National leader Christopher Luxon sits down with 1News political editor Jessica Mutch McKay to reflect on the year that’s been and his plans for 2022.
Christopher Luxon says 2022 is the year National stops focusing on itself and starts concentrating on what matters to Kiwis — and part of the focus will be about education.
The National leader said his aim in Opposition would be to have four to six topics where the party can propose big policies in.
“The most startling thing I’ve found since I’ve come to Parliament is our education statistics,” Luxon said of one of the topics he’d like to focus on.
He said it was worrying that, by Term 2 of 2021, only about 60 per cent of students around the country attended school regularly.
There were lots of root causes behind that figure that needed to be addressed, Luxon said.
“But even when we get them into school, we’re not managing to teach maths, reading and science to the levels we’ve historically have.
“So, is the next generation going to be set up to be able to go out into the world to compete and to have the skills to get higher-paying jobs so they’ve got more choices. It’s a big issue for New Zealand and it’s been there a long time.”
He believed education was the “biggest enabler” of social mobility, and reflected on his state school education in east Auckland and Christchurch.
He attended Cockle Bay Primary, Howick Intermediate, Howick College, and Christchurch Boys' High School. Luxon also had a one-year stint at the private school Saint Kentigern College.
“I’m very struck that my state school education here in New Zealand and, being the first to go to university [in my family] set me off on a pathway where I genuinely could compete with the Oxbridge kids in London or the Ivy League kids in America. I want that for everybody,” he said.
“Our education is not what it once was and we’ve let standards slip.”
When challenged on that claim about slipping standards, Luxon said a big part of it was that the education system hadn’t supported teachers as well as it could have.
“I want, fundamentally, parents to be able to send their kids to state schools and know they’re getting a world-class education, they’re getting a great curriculum, their child is being monitored … the teachers are being invested in and developed.”
When asked if he’d sent his two children to state schools, Luxon said he didn’t but that it was a “function of where we lived, the schools that were close and our circumstances”. Luxon’s son attended Saint Kentigern College and his daughter was a student at Diocesan School for Girls.
Results from the OECD’s Programme for International School Assessment (PISA), which tests 15-year-olds around the world in math, science and reading every three years, found in 2018 that reading scores for Kiwis were more than 50 points higher in private school students than those in public schools.
The research also found that students in public schools that were of a similar socioeconomic level as private schools did equally well.

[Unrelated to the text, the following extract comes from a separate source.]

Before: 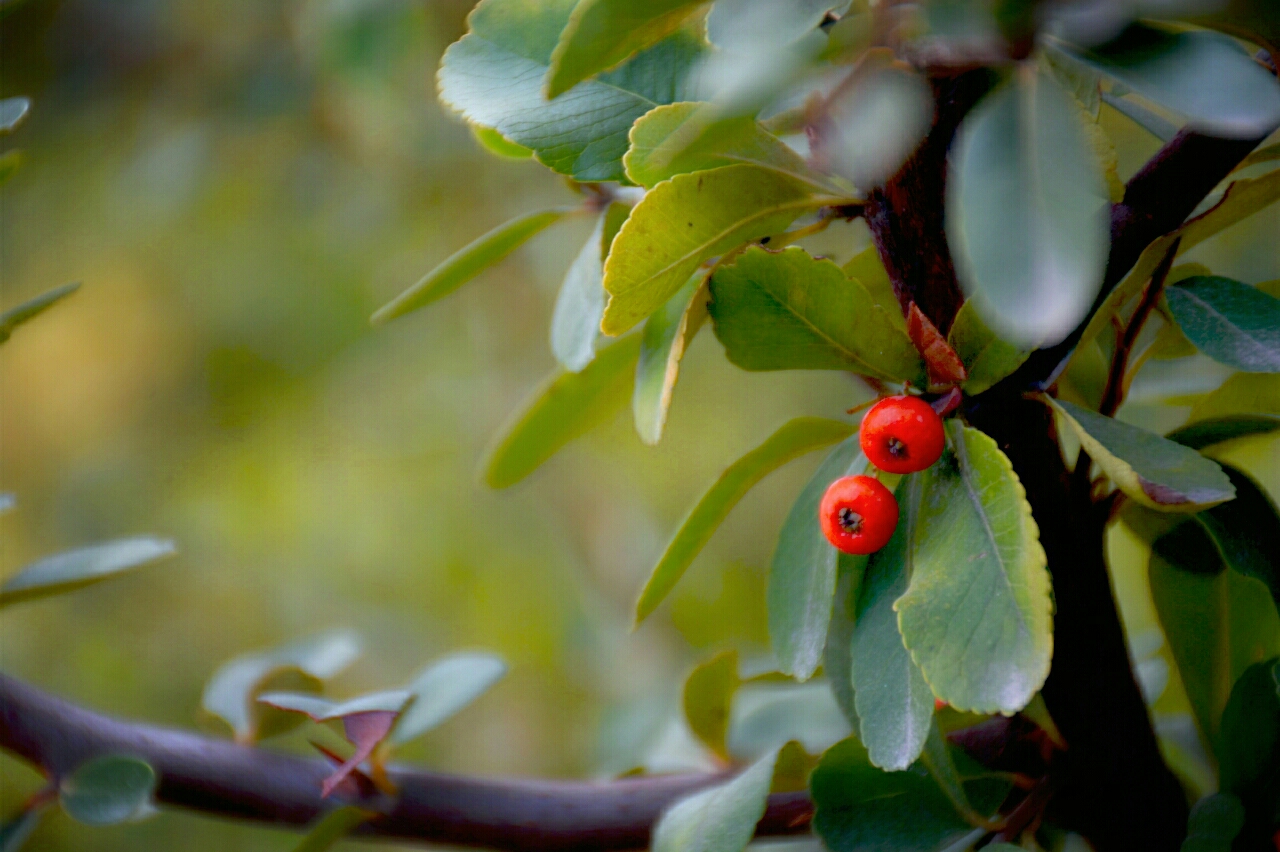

Associate Education Minister Jan Tinetti said at the time part of it could be attributed to the fact many teachers felt “very unconfident” in teaching maths.
Luxon said he’d visited schools around Christchurch to learn more about how the system worked. Luxon said basic teaching programmes that were backed with scientific evidence seemed to have worked well.
The former Air New Zealand CEO said National would, over the summer, be planning what it wanted to do in 2022 “quarter by quarter”.
“We plan to get organised … there are seven quarters to go until the next election and we want to make the case for why we’re going to be the Government in 2023.”
Among the previous National-led Government’s education policies, it introduced National Standards in primary schools in 2010.
Then-Prime Minister John Key said assessing students against benchmarks in writing, reading, and maths, and then reporting those results, to parents would help lead to change because children's abilities could be monitored.
However, teachers’ unions fought the changes, saying it would lead to increased workloads, schools comparing each other, and negatively impact students who were behind.
The Labour-led Government scrapped the system in 2017 but said schools could choose to continue to use it if they wanted.